START The input

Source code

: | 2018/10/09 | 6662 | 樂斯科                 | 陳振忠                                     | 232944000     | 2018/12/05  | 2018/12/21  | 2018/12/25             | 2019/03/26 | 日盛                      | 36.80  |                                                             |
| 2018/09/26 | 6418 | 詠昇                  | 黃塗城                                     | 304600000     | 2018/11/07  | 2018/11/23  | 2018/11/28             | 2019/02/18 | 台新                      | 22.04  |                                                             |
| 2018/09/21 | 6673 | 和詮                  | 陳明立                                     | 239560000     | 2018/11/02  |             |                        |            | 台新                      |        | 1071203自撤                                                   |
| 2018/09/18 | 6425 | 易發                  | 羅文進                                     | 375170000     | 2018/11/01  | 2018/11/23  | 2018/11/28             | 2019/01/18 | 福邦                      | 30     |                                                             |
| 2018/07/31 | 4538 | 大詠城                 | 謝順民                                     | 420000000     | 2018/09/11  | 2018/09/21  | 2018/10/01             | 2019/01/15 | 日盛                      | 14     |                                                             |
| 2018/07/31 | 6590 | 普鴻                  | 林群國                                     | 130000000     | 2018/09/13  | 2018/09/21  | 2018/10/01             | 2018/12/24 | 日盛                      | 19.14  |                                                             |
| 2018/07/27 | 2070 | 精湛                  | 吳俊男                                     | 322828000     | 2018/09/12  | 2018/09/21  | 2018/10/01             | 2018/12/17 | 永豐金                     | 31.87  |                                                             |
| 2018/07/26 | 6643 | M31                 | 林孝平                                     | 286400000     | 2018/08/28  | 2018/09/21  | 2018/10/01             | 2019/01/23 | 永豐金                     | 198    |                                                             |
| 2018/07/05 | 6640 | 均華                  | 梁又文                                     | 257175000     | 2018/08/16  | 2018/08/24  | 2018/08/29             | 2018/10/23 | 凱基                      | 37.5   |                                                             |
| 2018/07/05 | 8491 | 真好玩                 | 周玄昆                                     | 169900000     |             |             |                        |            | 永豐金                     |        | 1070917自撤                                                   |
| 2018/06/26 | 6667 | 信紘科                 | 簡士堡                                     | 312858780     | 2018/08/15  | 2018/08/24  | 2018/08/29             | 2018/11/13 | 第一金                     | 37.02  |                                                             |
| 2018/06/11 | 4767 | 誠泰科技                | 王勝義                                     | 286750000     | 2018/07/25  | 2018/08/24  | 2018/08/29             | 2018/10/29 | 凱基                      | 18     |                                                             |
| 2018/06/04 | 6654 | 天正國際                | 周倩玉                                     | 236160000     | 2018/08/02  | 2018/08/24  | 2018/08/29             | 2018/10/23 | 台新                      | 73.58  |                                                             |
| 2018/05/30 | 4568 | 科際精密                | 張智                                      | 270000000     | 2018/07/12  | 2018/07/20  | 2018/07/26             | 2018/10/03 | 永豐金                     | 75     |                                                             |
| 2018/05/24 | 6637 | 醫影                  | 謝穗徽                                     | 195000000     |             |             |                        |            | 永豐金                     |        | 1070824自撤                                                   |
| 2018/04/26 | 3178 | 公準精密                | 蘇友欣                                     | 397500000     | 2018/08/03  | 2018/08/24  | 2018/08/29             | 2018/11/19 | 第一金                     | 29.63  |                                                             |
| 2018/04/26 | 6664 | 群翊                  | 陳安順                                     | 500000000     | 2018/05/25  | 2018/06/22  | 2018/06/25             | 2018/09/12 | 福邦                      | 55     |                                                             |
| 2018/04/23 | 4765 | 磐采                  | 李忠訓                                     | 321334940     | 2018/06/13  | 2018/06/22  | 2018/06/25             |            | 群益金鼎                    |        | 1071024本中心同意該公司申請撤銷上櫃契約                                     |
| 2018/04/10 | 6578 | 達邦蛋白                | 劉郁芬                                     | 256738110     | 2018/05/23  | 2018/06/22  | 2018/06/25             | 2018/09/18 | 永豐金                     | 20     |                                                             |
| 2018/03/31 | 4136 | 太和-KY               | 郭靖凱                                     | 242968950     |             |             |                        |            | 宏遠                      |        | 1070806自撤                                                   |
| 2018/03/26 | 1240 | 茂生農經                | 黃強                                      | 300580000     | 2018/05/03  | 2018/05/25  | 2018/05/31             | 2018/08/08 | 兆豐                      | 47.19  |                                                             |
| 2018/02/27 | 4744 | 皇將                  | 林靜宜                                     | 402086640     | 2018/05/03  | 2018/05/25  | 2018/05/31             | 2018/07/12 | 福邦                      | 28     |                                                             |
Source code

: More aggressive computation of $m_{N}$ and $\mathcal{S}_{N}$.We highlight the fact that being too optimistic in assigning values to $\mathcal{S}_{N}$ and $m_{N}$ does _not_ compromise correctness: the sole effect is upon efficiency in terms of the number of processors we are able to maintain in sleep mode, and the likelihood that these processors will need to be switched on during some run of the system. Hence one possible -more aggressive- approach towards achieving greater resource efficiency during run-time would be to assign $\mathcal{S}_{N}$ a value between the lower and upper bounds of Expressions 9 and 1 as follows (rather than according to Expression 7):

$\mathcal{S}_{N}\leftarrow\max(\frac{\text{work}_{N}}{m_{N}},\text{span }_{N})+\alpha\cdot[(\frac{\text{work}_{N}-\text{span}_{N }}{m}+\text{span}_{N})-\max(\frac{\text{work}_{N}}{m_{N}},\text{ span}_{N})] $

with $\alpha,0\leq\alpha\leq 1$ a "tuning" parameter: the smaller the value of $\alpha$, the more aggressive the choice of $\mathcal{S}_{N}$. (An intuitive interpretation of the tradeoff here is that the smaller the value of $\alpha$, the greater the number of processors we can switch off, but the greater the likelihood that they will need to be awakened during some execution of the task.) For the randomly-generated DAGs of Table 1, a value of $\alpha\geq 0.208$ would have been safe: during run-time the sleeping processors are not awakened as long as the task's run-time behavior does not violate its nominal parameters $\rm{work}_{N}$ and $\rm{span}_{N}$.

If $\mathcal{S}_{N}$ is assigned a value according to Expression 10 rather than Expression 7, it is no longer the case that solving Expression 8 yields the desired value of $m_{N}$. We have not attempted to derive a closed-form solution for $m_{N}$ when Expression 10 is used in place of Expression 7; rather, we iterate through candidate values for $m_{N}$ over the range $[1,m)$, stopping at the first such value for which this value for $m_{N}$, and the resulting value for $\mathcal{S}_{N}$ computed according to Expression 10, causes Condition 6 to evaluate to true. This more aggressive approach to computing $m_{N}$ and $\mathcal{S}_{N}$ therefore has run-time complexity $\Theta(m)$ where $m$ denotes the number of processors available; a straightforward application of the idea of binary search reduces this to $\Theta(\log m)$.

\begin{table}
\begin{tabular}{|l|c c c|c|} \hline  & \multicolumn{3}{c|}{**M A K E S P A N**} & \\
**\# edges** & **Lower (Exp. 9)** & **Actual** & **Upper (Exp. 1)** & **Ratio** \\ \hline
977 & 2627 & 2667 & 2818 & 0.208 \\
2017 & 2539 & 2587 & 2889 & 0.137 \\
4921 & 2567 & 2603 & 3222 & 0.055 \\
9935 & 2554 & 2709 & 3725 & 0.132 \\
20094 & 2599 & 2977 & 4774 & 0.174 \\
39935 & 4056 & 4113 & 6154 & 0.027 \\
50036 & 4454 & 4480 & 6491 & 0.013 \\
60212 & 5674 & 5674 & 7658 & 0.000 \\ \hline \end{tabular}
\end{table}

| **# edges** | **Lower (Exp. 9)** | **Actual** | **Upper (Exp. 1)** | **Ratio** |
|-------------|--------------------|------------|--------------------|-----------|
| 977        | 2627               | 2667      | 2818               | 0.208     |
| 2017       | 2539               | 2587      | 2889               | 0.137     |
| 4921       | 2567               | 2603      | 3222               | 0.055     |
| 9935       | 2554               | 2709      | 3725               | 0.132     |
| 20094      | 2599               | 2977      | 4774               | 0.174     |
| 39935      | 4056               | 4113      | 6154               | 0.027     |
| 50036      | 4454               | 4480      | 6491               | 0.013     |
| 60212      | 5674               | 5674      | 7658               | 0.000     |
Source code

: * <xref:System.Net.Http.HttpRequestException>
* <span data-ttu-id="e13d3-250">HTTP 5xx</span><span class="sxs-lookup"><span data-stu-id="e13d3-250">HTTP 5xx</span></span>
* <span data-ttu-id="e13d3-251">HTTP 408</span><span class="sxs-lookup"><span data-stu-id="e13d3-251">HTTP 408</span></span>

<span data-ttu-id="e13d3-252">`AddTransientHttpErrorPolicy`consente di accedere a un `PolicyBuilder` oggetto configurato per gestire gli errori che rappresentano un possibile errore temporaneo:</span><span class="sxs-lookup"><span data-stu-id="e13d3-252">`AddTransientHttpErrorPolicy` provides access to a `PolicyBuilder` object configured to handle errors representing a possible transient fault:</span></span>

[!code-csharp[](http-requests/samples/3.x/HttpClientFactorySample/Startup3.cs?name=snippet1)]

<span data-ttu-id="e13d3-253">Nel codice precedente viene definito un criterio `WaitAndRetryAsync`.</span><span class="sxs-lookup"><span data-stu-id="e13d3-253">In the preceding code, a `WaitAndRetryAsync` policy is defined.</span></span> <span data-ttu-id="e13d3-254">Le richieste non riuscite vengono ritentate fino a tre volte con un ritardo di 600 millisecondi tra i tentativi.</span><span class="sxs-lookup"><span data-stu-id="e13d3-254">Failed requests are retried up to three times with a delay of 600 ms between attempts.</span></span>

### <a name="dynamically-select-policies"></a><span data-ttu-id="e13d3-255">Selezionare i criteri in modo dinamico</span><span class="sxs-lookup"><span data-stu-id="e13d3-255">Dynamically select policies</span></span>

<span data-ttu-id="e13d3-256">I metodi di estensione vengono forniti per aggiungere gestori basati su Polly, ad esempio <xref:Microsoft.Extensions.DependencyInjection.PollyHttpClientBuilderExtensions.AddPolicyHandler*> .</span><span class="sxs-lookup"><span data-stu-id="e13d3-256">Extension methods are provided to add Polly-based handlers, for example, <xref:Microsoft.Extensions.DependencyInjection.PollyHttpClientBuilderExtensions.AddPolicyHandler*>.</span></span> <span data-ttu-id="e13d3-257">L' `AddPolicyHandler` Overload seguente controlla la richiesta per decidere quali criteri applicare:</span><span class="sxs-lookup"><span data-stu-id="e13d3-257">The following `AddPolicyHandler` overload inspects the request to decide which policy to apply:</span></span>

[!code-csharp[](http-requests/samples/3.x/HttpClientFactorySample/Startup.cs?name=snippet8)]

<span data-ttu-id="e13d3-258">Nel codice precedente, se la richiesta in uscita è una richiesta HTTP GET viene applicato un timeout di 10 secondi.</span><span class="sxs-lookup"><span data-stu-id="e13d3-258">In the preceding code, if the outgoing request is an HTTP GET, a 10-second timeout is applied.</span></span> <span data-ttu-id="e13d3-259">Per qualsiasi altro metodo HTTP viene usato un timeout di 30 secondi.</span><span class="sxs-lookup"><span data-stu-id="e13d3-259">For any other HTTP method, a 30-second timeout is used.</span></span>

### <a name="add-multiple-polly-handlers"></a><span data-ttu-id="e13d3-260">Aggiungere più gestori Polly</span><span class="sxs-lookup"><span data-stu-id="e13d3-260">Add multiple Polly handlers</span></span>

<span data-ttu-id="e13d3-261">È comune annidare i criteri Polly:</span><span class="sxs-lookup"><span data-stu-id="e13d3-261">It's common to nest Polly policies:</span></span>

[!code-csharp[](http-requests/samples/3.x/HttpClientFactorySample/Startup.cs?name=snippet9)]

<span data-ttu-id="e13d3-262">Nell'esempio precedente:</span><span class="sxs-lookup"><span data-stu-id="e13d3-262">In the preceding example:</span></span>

END The input

**What to do:** Give back only the part that opens with the line containing "multiple Polly handlers</span></span>" and closes with the line containing "nest Polly policies:</span></span>", swapping "common" for "usual" and leaving everything else unchanged.

**Finished exercise:**
### <a name="add-multiple-polly-handlers"></a><span data-ttu-id="e13d3-260">Aggiungere più gestori Polly</span><span class="sxs-lookup"><span data-stu-id="e13d3-260">Add multiple Polly handlers</span></span>

<span data-ttu-id="e13d3-261">È comune annidare i criteri Polly:</span><span class="sxs-lookup"><span data-stu-id="e13d3-261">It's usual to nest Polly policies:</span></span>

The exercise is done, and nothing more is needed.